[INSTRUCTIONS FOR THE TASK]: Everything from the first line of the entries below through the line holding "Metabolizma Hızlandırma" must be printed exactly as written.

--------

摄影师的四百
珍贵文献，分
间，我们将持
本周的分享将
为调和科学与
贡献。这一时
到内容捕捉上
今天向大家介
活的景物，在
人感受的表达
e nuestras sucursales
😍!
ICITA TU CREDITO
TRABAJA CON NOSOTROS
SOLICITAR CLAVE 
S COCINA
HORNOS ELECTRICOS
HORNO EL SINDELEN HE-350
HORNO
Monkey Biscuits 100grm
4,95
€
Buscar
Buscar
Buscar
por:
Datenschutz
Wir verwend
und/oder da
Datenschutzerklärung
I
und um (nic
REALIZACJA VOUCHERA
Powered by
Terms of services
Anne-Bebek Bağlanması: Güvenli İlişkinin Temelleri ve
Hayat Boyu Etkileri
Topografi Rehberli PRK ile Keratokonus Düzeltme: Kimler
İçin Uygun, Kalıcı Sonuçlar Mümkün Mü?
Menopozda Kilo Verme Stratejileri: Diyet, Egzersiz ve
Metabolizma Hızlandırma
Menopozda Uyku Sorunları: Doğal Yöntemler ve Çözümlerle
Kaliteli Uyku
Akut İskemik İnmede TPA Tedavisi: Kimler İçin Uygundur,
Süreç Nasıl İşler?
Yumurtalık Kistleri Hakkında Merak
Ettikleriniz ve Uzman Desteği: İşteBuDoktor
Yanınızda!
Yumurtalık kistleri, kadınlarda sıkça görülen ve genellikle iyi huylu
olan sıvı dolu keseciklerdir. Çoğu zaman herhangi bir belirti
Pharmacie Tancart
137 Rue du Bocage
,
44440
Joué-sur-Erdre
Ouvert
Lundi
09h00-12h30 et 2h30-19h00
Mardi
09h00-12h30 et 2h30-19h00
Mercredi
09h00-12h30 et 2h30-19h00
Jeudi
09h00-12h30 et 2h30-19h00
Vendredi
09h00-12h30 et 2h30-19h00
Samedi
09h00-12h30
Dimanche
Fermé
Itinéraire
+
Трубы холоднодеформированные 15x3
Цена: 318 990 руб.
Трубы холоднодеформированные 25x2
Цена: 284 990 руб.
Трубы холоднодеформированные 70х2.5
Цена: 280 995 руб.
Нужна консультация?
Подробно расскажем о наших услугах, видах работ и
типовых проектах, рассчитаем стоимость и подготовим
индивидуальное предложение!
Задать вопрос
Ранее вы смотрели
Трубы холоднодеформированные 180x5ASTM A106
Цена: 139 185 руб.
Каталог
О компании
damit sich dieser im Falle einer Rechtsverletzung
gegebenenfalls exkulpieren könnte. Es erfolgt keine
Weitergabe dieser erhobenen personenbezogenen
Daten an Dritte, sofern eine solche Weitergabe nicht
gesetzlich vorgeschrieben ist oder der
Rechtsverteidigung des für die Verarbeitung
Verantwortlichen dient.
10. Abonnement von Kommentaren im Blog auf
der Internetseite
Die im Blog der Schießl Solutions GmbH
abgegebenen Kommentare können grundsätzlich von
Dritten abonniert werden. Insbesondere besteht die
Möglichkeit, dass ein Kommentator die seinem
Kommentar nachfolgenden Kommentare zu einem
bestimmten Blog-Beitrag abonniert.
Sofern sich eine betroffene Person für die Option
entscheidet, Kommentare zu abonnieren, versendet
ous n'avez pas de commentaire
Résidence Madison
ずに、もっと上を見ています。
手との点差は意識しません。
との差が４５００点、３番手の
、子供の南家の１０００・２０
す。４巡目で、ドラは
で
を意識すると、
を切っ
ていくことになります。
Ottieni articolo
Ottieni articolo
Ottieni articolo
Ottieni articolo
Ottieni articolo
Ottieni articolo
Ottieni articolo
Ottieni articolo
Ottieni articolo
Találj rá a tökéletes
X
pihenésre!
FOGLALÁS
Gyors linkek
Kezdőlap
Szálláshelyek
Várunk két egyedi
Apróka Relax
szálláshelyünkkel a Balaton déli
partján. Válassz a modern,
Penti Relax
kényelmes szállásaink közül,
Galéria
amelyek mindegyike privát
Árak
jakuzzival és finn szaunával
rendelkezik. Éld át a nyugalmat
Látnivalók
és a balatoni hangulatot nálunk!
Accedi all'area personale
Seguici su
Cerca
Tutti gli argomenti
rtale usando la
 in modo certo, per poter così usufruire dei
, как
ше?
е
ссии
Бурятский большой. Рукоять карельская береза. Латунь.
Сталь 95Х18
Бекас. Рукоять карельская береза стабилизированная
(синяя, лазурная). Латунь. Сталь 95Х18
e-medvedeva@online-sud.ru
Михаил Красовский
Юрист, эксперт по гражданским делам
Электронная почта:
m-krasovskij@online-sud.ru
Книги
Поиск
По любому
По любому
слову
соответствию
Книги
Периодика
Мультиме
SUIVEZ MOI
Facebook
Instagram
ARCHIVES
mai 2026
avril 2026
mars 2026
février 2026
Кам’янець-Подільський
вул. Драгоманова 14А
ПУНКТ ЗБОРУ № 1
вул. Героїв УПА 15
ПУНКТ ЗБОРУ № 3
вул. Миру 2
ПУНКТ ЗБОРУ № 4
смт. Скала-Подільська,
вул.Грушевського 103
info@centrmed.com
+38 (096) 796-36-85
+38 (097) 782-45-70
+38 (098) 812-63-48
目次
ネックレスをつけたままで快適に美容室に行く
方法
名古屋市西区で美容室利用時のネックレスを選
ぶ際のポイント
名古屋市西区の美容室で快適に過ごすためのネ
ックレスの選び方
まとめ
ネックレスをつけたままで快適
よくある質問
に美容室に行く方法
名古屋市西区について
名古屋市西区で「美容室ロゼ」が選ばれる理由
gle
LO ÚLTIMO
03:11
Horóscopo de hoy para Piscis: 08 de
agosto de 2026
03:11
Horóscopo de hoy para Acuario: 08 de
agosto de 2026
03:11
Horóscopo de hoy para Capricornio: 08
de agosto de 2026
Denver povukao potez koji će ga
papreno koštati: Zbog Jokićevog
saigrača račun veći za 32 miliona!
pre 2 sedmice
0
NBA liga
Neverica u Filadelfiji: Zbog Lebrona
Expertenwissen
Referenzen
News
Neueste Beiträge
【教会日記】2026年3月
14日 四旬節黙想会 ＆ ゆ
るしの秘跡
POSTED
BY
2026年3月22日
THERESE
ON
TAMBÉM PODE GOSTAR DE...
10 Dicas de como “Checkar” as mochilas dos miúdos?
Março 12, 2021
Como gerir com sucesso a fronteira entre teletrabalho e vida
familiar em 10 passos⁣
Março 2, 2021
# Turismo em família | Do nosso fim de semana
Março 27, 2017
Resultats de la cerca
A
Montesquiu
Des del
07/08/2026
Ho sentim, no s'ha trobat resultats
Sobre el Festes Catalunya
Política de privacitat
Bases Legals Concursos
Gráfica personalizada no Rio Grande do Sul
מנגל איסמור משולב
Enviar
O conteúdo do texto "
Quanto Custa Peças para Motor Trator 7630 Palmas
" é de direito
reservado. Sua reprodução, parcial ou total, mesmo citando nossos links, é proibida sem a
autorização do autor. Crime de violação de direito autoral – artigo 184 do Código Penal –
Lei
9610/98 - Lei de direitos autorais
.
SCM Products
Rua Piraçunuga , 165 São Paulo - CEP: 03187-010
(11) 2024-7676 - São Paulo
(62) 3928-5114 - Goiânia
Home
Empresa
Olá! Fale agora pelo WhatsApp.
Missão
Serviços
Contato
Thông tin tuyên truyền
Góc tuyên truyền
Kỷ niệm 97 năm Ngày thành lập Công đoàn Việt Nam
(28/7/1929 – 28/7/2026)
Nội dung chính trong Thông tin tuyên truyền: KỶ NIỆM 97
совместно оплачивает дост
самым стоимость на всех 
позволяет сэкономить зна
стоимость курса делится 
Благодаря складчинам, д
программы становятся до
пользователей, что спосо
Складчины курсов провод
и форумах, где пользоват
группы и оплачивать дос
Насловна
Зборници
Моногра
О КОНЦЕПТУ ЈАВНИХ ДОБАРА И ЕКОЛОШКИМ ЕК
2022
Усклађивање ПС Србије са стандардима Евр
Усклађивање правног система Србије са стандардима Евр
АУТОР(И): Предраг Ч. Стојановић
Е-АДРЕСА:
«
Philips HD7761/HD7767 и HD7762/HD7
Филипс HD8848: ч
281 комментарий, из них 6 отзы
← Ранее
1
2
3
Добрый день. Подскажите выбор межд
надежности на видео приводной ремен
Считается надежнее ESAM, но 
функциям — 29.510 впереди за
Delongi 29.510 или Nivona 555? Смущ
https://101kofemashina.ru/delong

--------

[WRITTEN SOLUTION]:
摄影师的四百
珍贵文献，分
间，我们将持
本周的分享将
为调和科学与
贡献。这一时
到内容捕捉上
今天向大家介
活的景物，在
人感受的表达
e nuestras sucursales
😍!
ICITA TU CREDITO
TRABAJA CON NOSOTROS
SOLICITAR CLAVE 
S COCINA
HORNOS ELECTRICOS
HORNO EL SINDELEN HE-350
HORNO
Monkey Biscuits 100grm
4,95
€
Buscar
Buscar
Buscar
por:
Datenschutz
Wir verwend
und/oder da
Datenschutzerklärung
I
und um (nic
REALIZACJA VOUCHERA
Powered by
Terms of services
Anne-Bebek Bağlanması: Güvenli İlişkinin Temelleri ve
Hayat Boyu Etkileri
Topografi Rehberli PRK ile Keratokonus Düzeltme: Kimler
İçin Uygun, Kalıcı Sonuçlar Mümkün Mü?
Menopozda Kilo Verme Stratejileri: Diyet, Egzersiz ve
Metabolizma Hızlandırma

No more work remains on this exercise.